Two days after the incident Big River updated safety procedures and established clearly designated areas to separate pedestrians and vehicles including the installation of a collapsible safety barrier.
The court heard following the 2020 incident, the victim spent 32 days in hospital, some of which was in an induced coma and when he awoke he was told he might lose his leg.
Following reconstruction surgery, numerous skin grafts and three years of medical appointments across the state, the victim remains in constant pain.

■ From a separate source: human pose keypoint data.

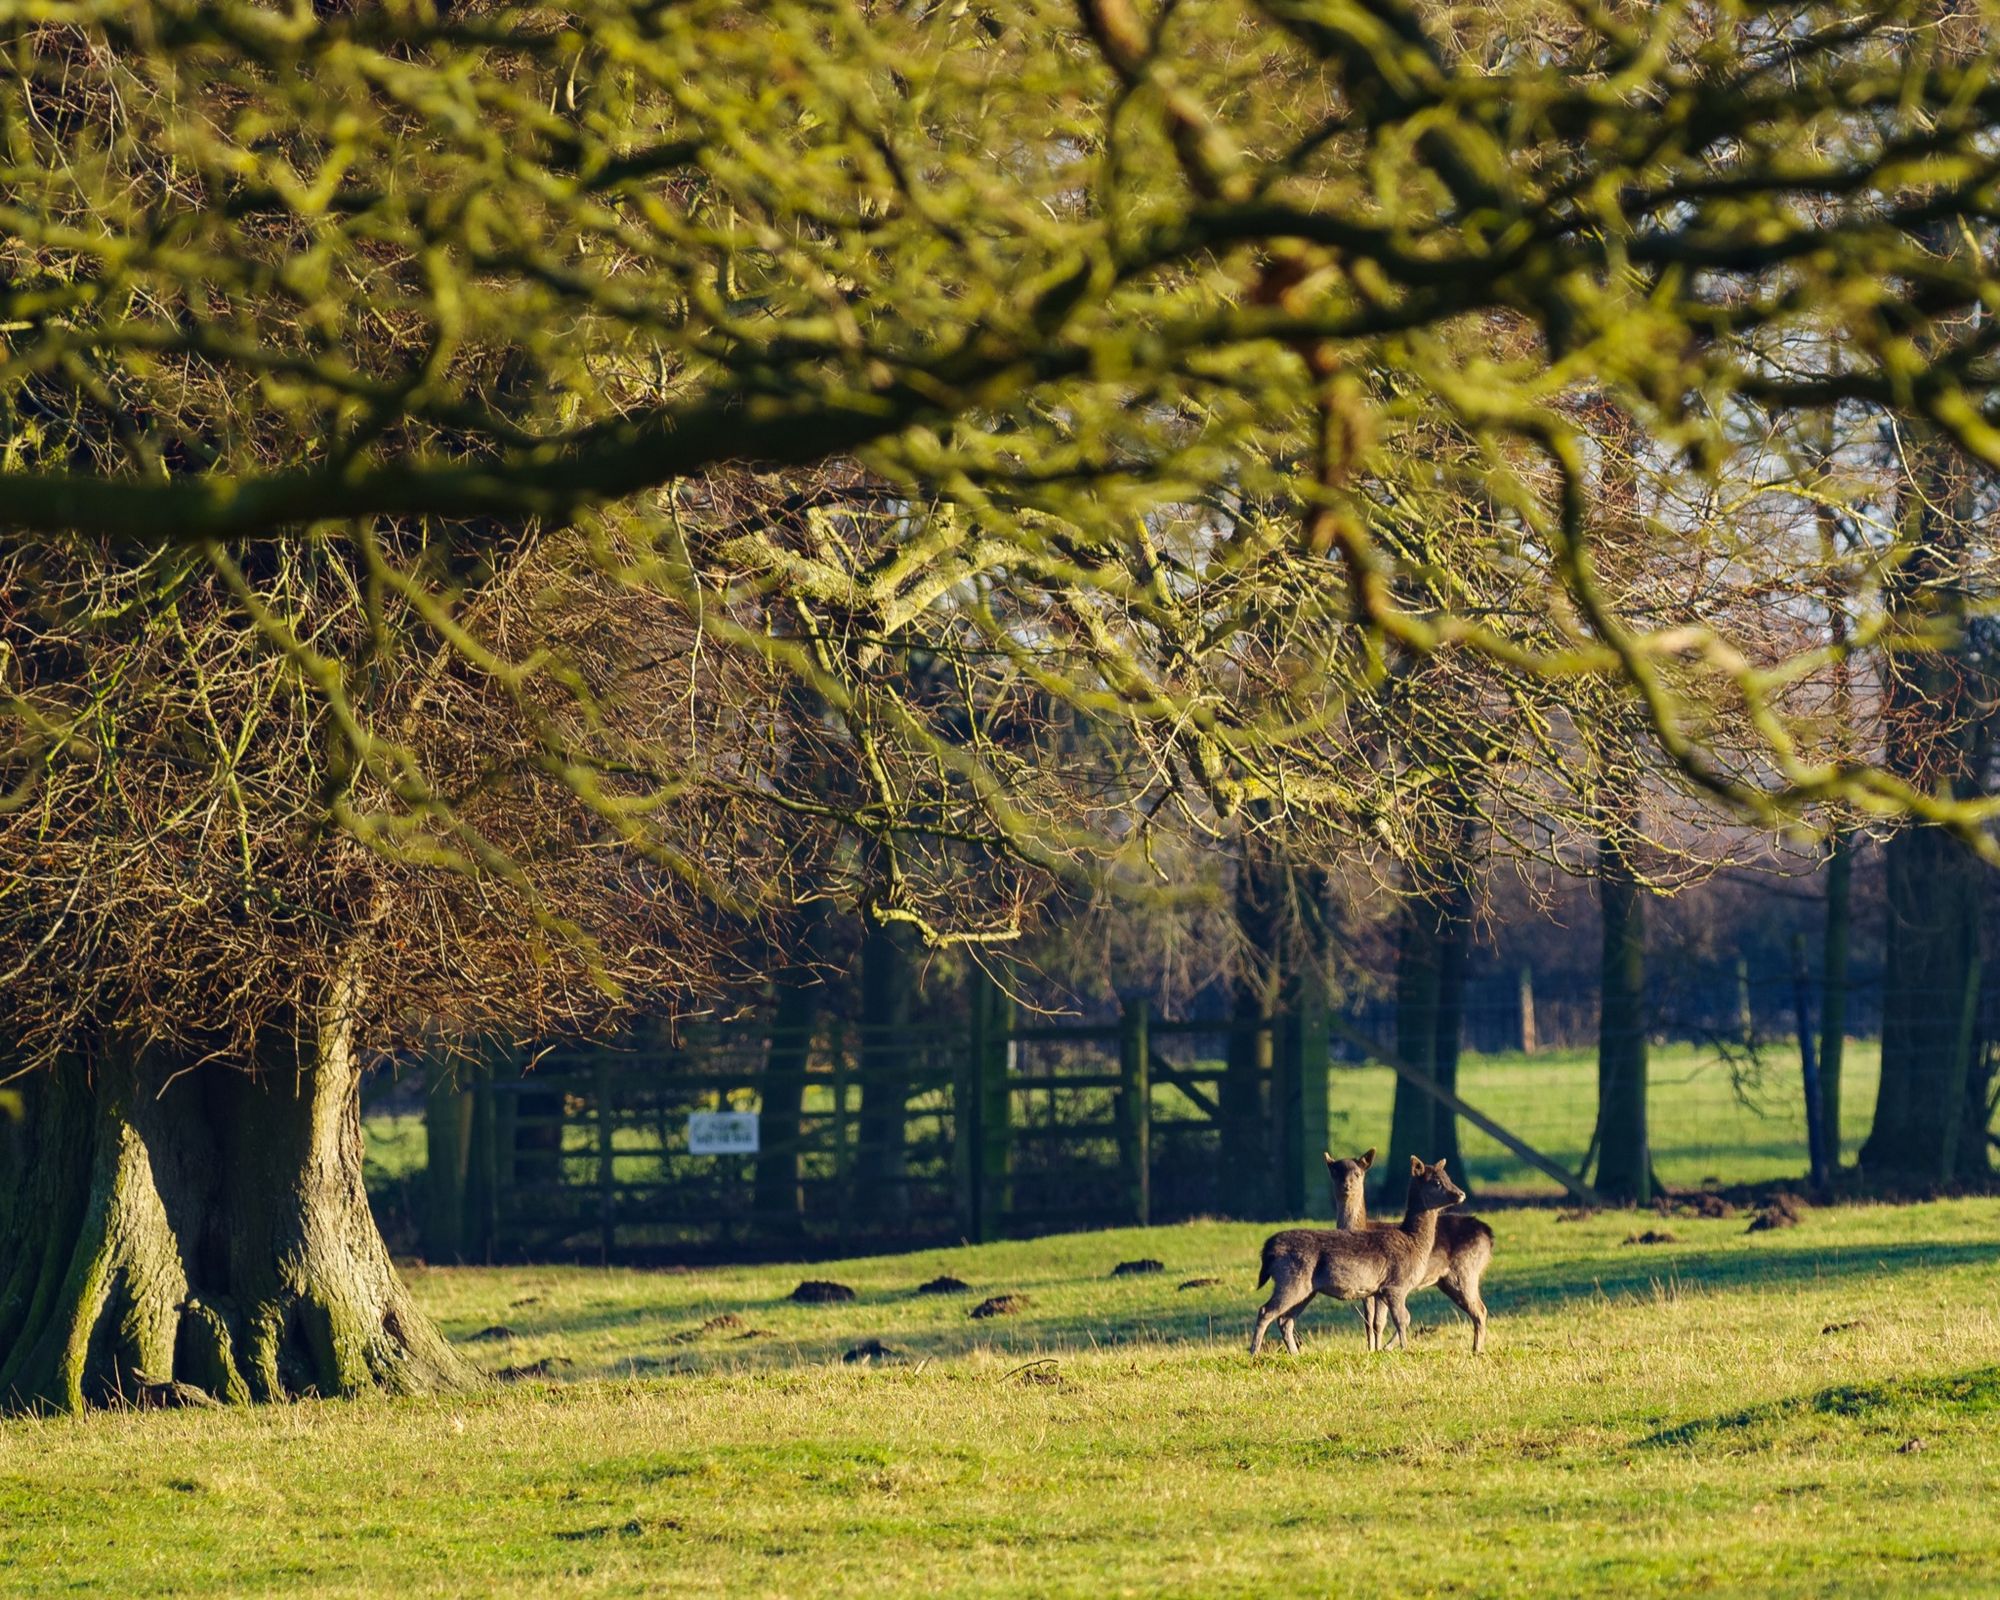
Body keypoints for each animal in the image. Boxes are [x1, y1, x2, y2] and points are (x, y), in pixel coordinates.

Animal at [1250, 1156, 1466, 1355]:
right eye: (1436, 1182)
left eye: (1448, 1177)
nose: (1461, 1194)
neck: (1414, 1242)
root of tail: (1269, 1249)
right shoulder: (1395, 1284)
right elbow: (1402, 1318)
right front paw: (1405, 1349)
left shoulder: (1381, 1290)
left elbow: (1387, 1320)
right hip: (1291, 1279)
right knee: (1266, 1311)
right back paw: (1254, 1353)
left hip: (1306, 1289)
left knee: (1285, 1319)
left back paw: (1295, 1354)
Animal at [1324, 1147, 1493, 1353]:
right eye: (1335, 1173)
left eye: (1357, 1173)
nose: (1346, 1186)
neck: (1362, 1227)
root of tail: (1488, 1233)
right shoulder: (1368, 1289)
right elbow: (1368, 1321)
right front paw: (1371, 1349)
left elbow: (1378, 1322)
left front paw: (1377, 1349)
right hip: (1449, 1280)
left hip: (1465, 1271)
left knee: (1480, 1310)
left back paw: (1476, 1349)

The victim said he is no longer able to enjoy activities he used to do with his family such as fishing, gardening and playing with his grandchildren.
In considering what sentence to impose, Judge Strathdee said it was important to impose a penalty that would direct others in the industry to the "consequences of inattention and the need for greater concentration on the potential risk of death or serious injury" during the movement of timber and building supplies.
The judge found while "there were some good policies in place [at Big River]... more needed to be done."
She noted after the incident, the accused responded with improved safety measures.
"This incident has acted as a wake-up call to the defendant and I believe the systems and mindfulness as to safety within the works performed by [a person conducting a business or undertaking] are now appropriately heightened."
The court heard Big River has no prior convictions under work health and safety law and noting the "high risk" nature of the industry, Judge Strathdee said this was a "significant mitigating factor."
Judge Strathdee noted since the incident Big River has "accepted responsibility for the offence and has acknowledged the injury, loss and damage caused."
Big River Group was convicted and ultimately fined $450,000 - discounted from $600,000 to reflect the guilty plea - with half of that amount to be paid to the prosecutor, and prosecutor's costs of $54,000.